Самым замечательным из московских журналистов был Михаил Петрович Погодин (1800–1875). Сын крепостного, добившегося всего своими руками, Погодин учился в Московском университете вместе с будущими любомудрами и подружился с ними. Он стал профессором русской истории и благодаря неустанным разысканиям собрал исключительно ценную коллекцию древнерусских документов. Будучи в силу своего происхождения более деловым человеком, чем его аристократические друзья, он стал их издателем и редактором их журналов, из которых важнейшим был Москвитянин (1841–1856).

Как личность Погодин гораздо интереснее, чем как писатель. В сущности, он один из самых любопытных и сложных характеров современной русской истории, соединяющий в себе самые противоречивые черты: патологическую скупость и бескорыстную любовь к древней Руси; высокую культуру и склад ума провинциального купца; природную трусость и способность к гражданскому мужеству, как в истории с запиской, которую он во время Крымской войны адресовал Николаю I и в которой он открыто критиковал все его царствование. Всем знавшим его он внушал более или менее сильное отвращение; и все-таки была в нем такая значительность и внутренняя сила, что гениальный и сумасбродный Аполлон Григорьев взирал на него снизу вверх и считал его своим единственным учителем и руководителем.

Литературная биография Погодина чрезвычайно интересна. В течение пятидесяти лет он был центром литературной Москвы, и его биография (в двадцати четырех томах!), написанная Барсуковым, фактически представляет собой историю русской литературной жизни с 1825 по 1875 гг. Но литературные труды Погодина не займут нас надолго. Как историк он был великий собиратель древностей и Quellen-forscher (источниковед), но был лишен конструктивного гения. Как публицисту ему очень мешало отсутствие искренности и смелости (кроме как в замечательной записке). Ранние его художественные произведения, исторические пьесы и реалистические рассказы, тоже не заслужили высокого места в литературе, хотя в своих рассказах он был одной из первых ласточек русского реализма. Писал он на крепком, неподслащенном, порою грубом русском языке, более характерном, нежели изящном.

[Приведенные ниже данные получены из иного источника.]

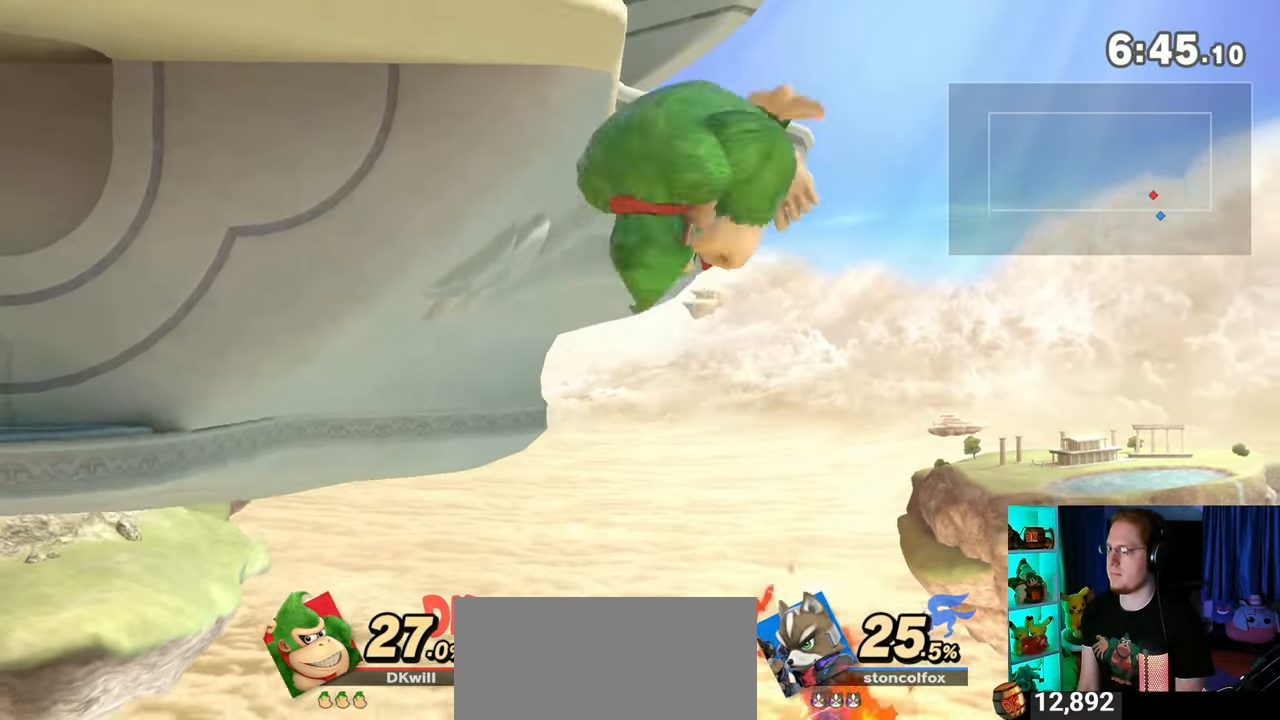
{"buttons": [], "left_stick": "left", "right_stick": "center", "events": [[117, "left_stick", "down-left"], [233, "left_stick", "up-left"], [300, "B", "down"], [367, "B", "up"], [367, "left_stick", "down-left"], [467, "left_stick", "left"]]}
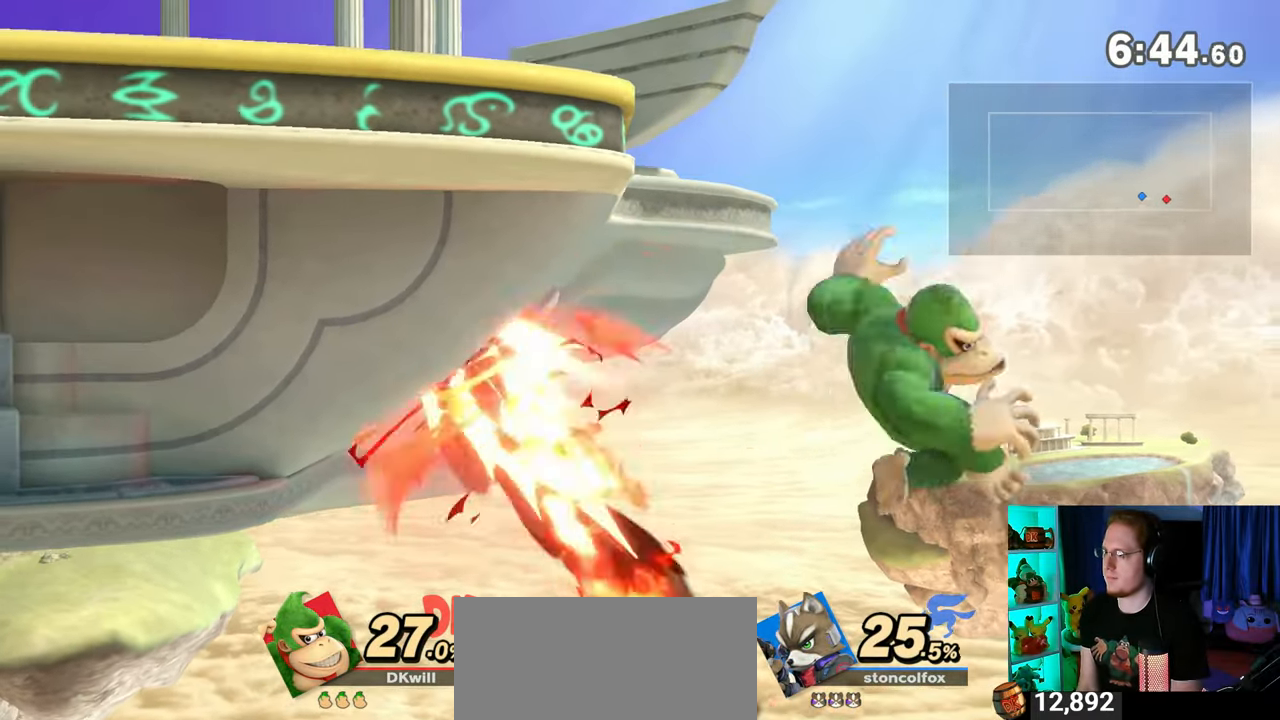
{"buttons": [], "left_stick": "up-left", "right_stick": "center", "events": [[150, "Y", "down"], [333, "Y", "up"], [450, "left_stick", "up-left"]]}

Сотрудник Погодина Степан Петрович Шевырев (1806–1864), профессор литературы в Московском университете, был одним из культурнейших «европейцев» своего поколения и выдающимся критиком. Его статьи о Пушкине (Москвитянин, 1841) были недавно «восстановлены в правах» и заняли свое законное место в ряду самых проницательных оценок творчества великого поэта.

13. Славянофилы

Прежде чем стать учением, славянофильство было эмоциональной позицией. Славянофильство в узком смысле было создано Хомяковым и Киреевскими в тридцатые годы, но славянофильские чувства в русских умах существовали задолго до того. Я уже говорил о наивном национализме адмирала Шишкова. С. Т. Аксаков был живой связью между этими старыми формами и развитым вероучением тридцатых и сороковых годов. Оно включало элементы либерализма и анархизма и, пожалуй, лучше всего определить его как консервативный анархизм. Первенство морального и религиозного закона, дедовских традиций, преобладание стихийного чувства правды и справедливости над писаными законами и установлениями государства, цельного нерефлектирующего духа над низшим логическим и аналитическим разумом были главными догматами славянофилов. Все это они находили в Древней Руси и в православной церкви, но не в Западной Европе и не в церкви Римской, где с незапамятных времен логический разум и формальный закон торжествовали над цельностью духа. Они считали Россию ковчегом спасения человечества не потому, что это была Россия, а потому, что она получила и сохранила чистую традицию православного христианства, а также потому, что в своей ранней истории она выработала более высокие и более христианские общественные основы, чем Запад. Петр Великий насильно оторвал Россию от ее настоящих традиций и привнес гибельное влияние Запада. Петербург­ская монархия, в сущности, не национальна. Она отреклась от национальных идеалов и пошла на выучку к безбожному западному абсолютизму. Она поработила и унизила Церковь, которая лишь в глубине сердца своего сохранила истинный свет, а снаружи стала европеизированной и обмирщенной.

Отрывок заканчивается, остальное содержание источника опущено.